*** Given entries Section Begins ***

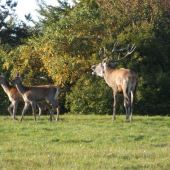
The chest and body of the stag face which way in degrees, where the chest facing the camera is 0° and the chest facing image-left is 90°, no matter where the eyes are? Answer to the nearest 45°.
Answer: approximately 135°

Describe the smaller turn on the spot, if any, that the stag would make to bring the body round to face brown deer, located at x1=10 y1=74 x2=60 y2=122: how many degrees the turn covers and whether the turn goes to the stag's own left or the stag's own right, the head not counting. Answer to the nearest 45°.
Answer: approximately 45° to the stag's own left

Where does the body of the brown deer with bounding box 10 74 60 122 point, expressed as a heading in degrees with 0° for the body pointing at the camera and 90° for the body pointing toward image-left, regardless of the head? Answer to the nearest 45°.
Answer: approximately 90°

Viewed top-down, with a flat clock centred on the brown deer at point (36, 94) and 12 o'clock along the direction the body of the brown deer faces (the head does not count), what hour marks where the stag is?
The stag is roughly at 6 o'clock from the brown deer.
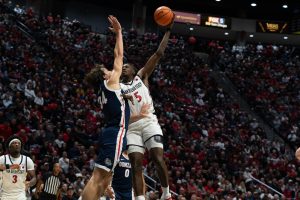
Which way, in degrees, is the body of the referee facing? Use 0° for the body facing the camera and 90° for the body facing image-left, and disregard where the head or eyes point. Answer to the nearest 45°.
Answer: approximately 315°

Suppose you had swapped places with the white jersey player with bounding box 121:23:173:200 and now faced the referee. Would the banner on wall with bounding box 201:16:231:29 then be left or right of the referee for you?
right

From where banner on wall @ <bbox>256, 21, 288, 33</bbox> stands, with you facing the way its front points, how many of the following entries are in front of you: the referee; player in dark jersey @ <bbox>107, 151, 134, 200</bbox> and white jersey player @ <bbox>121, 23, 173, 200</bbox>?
3

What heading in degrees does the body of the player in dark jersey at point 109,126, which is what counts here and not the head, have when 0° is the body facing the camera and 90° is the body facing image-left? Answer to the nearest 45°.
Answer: approximately 225°

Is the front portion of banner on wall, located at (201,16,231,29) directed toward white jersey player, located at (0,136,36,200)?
yes

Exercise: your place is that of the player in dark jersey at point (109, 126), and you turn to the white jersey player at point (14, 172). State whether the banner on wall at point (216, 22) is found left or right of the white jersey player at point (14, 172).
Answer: right
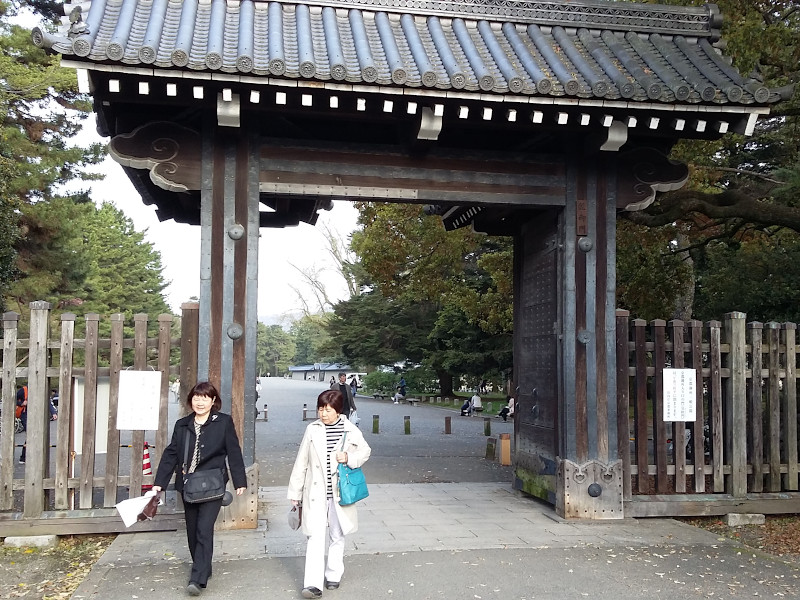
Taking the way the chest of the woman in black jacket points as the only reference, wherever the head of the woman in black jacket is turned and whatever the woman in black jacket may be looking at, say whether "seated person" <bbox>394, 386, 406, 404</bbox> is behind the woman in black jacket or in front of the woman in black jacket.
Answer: behind

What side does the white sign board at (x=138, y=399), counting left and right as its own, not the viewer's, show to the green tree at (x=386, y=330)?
back

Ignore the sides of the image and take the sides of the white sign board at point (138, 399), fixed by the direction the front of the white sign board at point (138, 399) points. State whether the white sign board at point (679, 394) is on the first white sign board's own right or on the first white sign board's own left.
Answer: on the first white sign board's own left

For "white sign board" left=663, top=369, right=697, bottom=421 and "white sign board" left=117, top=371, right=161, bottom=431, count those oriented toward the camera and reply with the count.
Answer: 2

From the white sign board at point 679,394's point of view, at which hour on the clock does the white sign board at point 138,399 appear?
the white sign board at point 138,399 is roughly at 2 o'clock from the white sign board at point 679,394.

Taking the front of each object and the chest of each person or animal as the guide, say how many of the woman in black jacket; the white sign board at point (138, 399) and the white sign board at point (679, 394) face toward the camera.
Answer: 3

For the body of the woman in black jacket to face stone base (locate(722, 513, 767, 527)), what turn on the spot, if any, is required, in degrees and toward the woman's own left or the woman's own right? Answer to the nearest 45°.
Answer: approximately 90° to the woman's own left

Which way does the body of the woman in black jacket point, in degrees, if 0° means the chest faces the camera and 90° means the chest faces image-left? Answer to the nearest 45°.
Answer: approximately 0°

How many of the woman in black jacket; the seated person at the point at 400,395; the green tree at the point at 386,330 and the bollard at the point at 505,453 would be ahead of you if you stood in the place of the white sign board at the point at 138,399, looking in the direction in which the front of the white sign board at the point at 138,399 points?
1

*** Given entries Section Ends ***

§ **Assignment**
The records above are to be repeated exactly, with the pictures left out.

§ **Response to this exercise**
The chest and body of the stag face which way in degrees, where the chest facing the camera is 0° and the chest facing image-left is 90°, no matter where the eyes are? Answer to the nearest 45°.
Answer: approximately 135°

Describe the smaller turn on the spot, if any, that the stag would make to bring the body round to face brown deer, located at x1=10 y1=74 x2=60 y2=122: how many degrees the turn covers and whether the turn goes to the stag's own left or the stag's own right, the head not counting. Answer to the nearest 45°.
Answer: approximately 45° to the stag's own left

Where does the body of the brown deer with bounding box 10 74 60 122 point, expressed as a heading in degrees with 0° for the body pointing at the camera and 90° for the body pointing toward image-left, regardless of the head? Answer to the nearest 45°.
Answer: approximately 90°

Viewed top-down, with a flat clock centred on the brown deer at point (36, 94) and 12 o'clock along the direction the body of the brown deer faces (the head does not count), what hour marks where the stag is?
The stag is roughly at 6 o'clock from the brown deer.
Which way, in degrees, is the body of the referee facing? Use 0° for the body facing the camera and 90° for the body facing image-left, and disregard where the head or eyes point. Answer to the nearest 45°.
Answer: approximately 315°

Suppose you had swapped places with the white jersey player with bounding box 121:23:173:200 and now faced the referee. Would the banner on wall with bounding box 201:16:231:29 then be left or right of the referee for you?
right

From where banner on wall @ <bbox>256, 21, 288, 33</bbox> stands, with you facing the way its front points, how many of the following entries are in front of you: the referee; player in dark jersey @ <bbox>107, 151, 134, 200</bbox> and white jersey player @ <bbox>121, 23, 173, 200</bbox>?
3

What heading in degrees does the body of the player in dark jersey at point 109,126, which is what counts here and not the head, have when 0° is the body facing the camera and 90° is the body facing image-left? Answer to the nearest 45°.
Answer: approximately 225°

Is the front portion of banner on wall, located at (201,16,231,29) directed toward white jersey player, located at (0,136,36,200)?
yes

Exercise: your place is that of the player in dark jersey at point (109, 126), and you turn to the white jersey player at point (14, 172). State whether the banner on wall at point (216, 22) is found left or right of the white jersey player at point (14, 172).
Answer: right
Taking the way the chest of the woman in black jacket points as the only reference, wherever the head of the woman in black jacket is turned and whatever the woman in black jacket may be looking at, say whether "seated person" <bbox>394, 386, 406, 404</bbox> is behind the woman in black jacket or in front of the woman in black jacket.
Answer: behind

What side does the white sign board at (x=138, y=399), counting left and right as its own, not the viewer's, show to the green tree at (x=386, y=330)?
back

Ignore the sides of the image and take the sides of the white sign board at point (138, 399), fixed by the direction the front of the white sign board at point (138, 399) points. State whether the white sign board at point (679, 394) is on the first white sign board's own right or on the first white sign board's own left.
Answer: on the first white sign board's own left

For "white sign board" left=663, top=369, right=697, bottom=421 and "white sign board" left=117, top=371, right=161, bottom=431, count those oriented toward the camera and reply with the count.
Answer: 2

From the white sign board at point 679,394's point of view, at which hour on the clock does the white sign board at point 138,399 appear?
the white sign board at point 138,399 is roughly at 2 o'clock from the white sign board at point 679,394.

Taking the front of each object and the chest of each person or animal as the guide, say how many of the woman in black jacket; the white sign board at point (138, 399) and the white sign board at point (679, 394) face toward the camera.
Answer: 3

For the body of the woman in black jacket to face stone base (locate(722, 513, 767, 527)), what turn on the spot, if any, is required, in degrees and toward the woman's own left or the woman's own right? Answer to the nearest 45°.
Answer: approximately 90° to the woman's own left

Which way does the body of the woman in black jacket point, in degrees, if 0° means the chest faces the camera and 90° means the chest faces image-left? Answer to the nearest 45°.
Answer: approximately 0°

How many of the woman in black jacket; the seated person at the point at 400,395; the green tree at the point at 386,330 and the bollard at the point at 505,453 would be ahead of you if you stood in the place of the white sign board at the point at 138,399, looking in the direction in which the front of the white sign board at the point at 138,399 points?
1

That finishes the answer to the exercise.